Any particular advantages / disadvantage with either direction?
I am expecting a lot of screens for this app so I am not sure what the best route to go here is.
I am by no means an expert on this but from what I understand having lots of controls hidden and then shown on pages is likely to slow your app down significantly.
Dynamically adding and removing controls seems from what I gather to be the best route to go down.
You may to split test. I have a hunch that you may find webpages slightly faster. But nothing beats real life evaluation.
Our Webapplication has sometimes hundrets of containercontrols on one Page, highly nested in each other. The performance is okay, as long as your Server and your connection is fast.
Whats cools the performance down is, if you embed hundets of CC at the same time, then the DOM loading takes a few milliseconds. And also if you design your app to be sychronous, which means, that the frontend is freezing until the server is ready, then the loadingtime can increase.
I suggest you to have as little as possible synchronous processes, if you have a lot of calculation todo.
Otherwise I suggest you to have everything on one page, except of the login for security reasons.
@Rod Pascoe ~ Thanks…my question here is with dynamic controls how do you dynamically assign the logic, events, etc.?
@Michel Bujardet ~ Yep, agreed.
@Lars Lehmann ~ So you basically have two pages and then depending on what is needed load the appropriate CC. That is the route I was thinking of going. For me each CC would basically be a “window” or “page” that I would store a reference to so as not to create duplicate instances for a given session and then close that CC and open the new CC that they are going to (where appropriate). Is that more/less what you are doing?
Exactly. We even bring this further: we have a tab-system in our application, where container-controls ca be added and handled as in-app-tabs. We do this because Xojo Webapps are not cross-tab-ready for browser tabs.
So our app always handles several nearly fullscreen CCs with a bunch of controls and other CCs in it.
We simply toggle the visibility of the CCs.
Modern browser can handly thousands of
in the DOM without any performance issues, and if they’re invisible they aren’t draw anymore and doesn’t slow down the application.
But there are some restrictions and tipps:
- You shouldn’t handle mouse events or resizing events. They drastically slowing down your UI.
- Avoid that invisible CC can execute code at all. Let them only do stuff if visible, thats just an architecture and design decision.

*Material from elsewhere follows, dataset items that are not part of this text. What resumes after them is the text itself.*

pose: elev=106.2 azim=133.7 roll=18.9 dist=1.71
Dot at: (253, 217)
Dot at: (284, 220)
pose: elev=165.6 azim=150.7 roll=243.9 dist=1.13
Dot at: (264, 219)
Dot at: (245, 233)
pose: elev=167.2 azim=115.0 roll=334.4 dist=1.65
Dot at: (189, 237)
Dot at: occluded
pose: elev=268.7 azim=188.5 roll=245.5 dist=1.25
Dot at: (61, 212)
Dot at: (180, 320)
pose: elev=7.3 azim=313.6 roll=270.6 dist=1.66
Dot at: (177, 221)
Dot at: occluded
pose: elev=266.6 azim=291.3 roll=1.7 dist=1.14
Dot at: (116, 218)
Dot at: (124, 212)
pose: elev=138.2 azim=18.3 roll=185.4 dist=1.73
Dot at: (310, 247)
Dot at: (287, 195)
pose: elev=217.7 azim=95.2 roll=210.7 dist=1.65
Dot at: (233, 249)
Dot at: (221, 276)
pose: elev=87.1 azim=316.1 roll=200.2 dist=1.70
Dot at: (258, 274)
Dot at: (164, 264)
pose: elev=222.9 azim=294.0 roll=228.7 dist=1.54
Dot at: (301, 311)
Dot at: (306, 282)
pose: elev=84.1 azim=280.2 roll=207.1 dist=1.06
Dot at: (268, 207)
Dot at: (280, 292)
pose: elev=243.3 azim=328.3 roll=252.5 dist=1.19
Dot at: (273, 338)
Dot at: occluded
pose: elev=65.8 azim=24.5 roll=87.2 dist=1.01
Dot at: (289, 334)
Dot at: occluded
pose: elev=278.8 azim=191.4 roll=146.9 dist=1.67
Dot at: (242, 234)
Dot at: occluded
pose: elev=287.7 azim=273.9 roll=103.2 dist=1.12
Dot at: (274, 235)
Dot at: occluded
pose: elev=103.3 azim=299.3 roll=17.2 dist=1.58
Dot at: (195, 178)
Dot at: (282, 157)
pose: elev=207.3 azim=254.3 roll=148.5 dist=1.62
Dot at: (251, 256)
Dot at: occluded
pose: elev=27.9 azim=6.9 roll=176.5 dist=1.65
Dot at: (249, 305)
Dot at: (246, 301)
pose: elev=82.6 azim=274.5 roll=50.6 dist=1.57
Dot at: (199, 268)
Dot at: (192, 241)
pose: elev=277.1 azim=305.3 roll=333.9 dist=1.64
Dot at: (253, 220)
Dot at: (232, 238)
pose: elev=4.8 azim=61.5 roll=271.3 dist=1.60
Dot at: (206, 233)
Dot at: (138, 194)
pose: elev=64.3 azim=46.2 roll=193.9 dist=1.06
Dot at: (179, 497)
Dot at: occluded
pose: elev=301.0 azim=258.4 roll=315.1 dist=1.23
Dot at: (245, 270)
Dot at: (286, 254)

- Look after circular references (search in the forum for that), that’ll slow down you UI.
- Design everything asynchroneous if possible.
@Lars Lehmann ~
I had not considered the issue of Xojo not being able to deal with multiple browser tabs…hmm…
So how do you do the on page tabs? Are those being handled in a toolbar?
And thank you very much for the tips and input…this is VERY helpful.
We also use CCs for this. We let each tab float in an outer CC. Each tab holds in a property a reference to its window-CC.
When the tab is about to close, we also close the related window-CC.
The floating we achieve over CSS:
Here’s a tutorial from me.
Floating is made by the CSS-Property “float: left;”. So you don’t have to fiddle the positions of the tabs, the browser makes this for you.
Here’s a screenshot how we’ve made it:
Wow. That is very cool.
As for the tutorial I went to your profile page and had already bookmarked that…just hadn’t had a chance to go through it yet.
Thank you very much for your time and guidance. This has easily saved me days of time and maybe even weeks.